任务 A
根据文档正文，为增加溶出度而添加 SLS 时，其用量不应超过多少？
任务 B
请更新文档正文中从“请问下参比制剂选择时,如果一”起，直至并包括“体内相关的药代参数对咱们体外溶出的指导意义是否有一定的相关性?”的部分：将其中的“搅拌速率”换成“桨叶转速”，再把这部分完整写出。

文档正文
+ + +

请问下参比制剂选择时,如果一个原研药品,大规格和小规格都是RLD,但通常只有一个规格是RS,是大规格的。假如我们想仿小规格时,质量研究阶段选择的参比制剂是选择的是小规格,生物利用度选择大规格吗?还是质量研究和生物利用度研究都选小规格?
答:如果小规格可以购买到,而且只打算仿制小规格,则使用小规格参比制剂进行所有研究。如果大小规格都能购买到,而且大小规格是成比例的,则可以用小规格进行质量研究,用大规格进行生物等效性研究。这样,该生物等效性结果适用于 2 种规格。
水溶性比较差的一些药物,在做溶出检测方法回收率验证时,回收率无法达到标准,如何去解决?
答:说明该溶出检测方法需要改进。可以试试如下措施以增加溶出度,如添加不超过 3.0%的 SLS,更换溶出液 pH 值,增加搅拌速率从 50 到 100 rpm 等。
体内相关的药代参数对咱们体外溶出的指导意义是否有一定的相关性?

+ + +

(存储数据)
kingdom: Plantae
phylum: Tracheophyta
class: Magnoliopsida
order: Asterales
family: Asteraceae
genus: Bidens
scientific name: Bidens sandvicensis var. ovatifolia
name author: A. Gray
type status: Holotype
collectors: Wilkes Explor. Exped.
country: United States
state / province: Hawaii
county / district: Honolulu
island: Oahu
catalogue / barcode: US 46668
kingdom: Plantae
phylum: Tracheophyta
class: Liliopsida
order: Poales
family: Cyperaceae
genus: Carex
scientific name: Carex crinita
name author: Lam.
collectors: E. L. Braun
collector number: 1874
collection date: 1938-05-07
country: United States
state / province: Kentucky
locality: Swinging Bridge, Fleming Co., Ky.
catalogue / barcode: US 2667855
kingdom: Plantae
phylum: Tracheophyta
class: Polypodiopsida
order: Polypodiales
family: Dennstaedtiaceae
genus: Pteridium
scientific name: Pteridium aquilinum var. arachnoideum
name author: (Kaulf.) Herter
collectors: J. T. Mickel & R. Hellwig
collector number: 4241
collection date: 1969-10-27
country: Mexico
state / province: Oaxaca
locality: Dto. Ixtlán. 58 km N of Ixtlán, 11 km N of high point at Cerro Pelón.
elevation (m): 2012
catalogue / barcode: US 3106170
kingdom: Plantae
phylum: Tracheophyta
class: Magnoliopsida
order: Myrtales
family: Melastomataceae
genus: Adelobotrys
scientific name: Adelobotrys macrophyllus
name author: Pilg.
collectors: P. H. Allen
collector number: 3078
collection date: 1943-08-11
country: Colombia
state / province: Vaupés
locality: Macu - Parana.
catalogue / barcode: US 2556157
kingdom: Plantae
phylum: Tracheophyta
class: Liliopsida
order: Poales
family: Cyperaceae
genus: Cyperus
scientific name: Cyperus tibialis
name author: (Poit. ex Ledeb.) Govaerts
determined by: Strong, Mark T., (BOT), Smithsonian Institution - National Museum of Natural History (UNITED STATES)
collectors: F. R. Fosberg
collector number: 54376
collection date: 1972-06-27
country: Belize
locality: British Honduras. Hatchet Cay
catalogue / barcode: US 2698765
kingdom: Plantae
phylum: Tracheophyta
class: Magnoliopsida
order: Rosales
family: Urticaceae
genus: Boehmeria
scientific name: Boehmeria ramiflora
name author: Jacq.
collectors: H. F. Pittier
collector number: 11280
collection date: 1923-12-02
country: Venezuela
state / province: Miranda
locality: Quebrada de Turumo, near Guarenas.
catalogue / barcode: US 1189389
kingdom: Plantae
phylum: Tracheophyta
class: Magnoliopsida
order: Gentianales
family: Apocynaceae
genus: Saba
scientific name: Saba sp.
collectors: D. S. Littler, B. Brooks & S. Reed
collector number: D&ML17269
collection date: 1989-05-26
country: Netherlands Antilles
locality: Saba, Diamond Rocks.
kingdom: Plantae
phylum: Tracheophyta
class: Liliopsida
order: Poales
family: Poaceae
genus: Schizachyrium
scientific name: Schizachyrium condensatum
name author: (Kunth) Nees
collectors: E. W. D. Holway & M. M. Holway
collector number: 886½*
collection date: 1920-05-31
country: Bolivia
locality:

+ + +

参考解答 A
不超过 3.0%。

参考解答 B
请问下参比制剂选择时,如果一个原研药品,大规格和小规格都是RLD,但通常只有一个规格是RS,是大规格的。假如我们想仿小规格时,质量研究阶段选择的参比制剂是选择的是小规格,生物利用度选择大规格吗?还是质量研究和生物利用度研究都选小规格?
答:如果小规格可以购买到,而且只打算仿制小规格,则使用小规格参比制剂进行所有研究。如果大小规格都能购买到,而且大小规格是成比例的,则可以用小规格进行质量研究,用大规格进行生物等效性研究。这样,该生物等效性结果适用于 2 种规格。
水溶性比较差的一些药物,在做溶出检测方法回收率验证时,回收率无法达到标准,如何去解决?
答:说明该溶出检测方法需要改进。可以试试如下措施以增加溶出度,如添加不超过 3.0%的 SLS,更换溶出液 pH 值,增加桨叶转速从 50 到 100 rpm 等。
体内相关的药代参数对咱们体外溶出的指导意义是否有一定的相关性?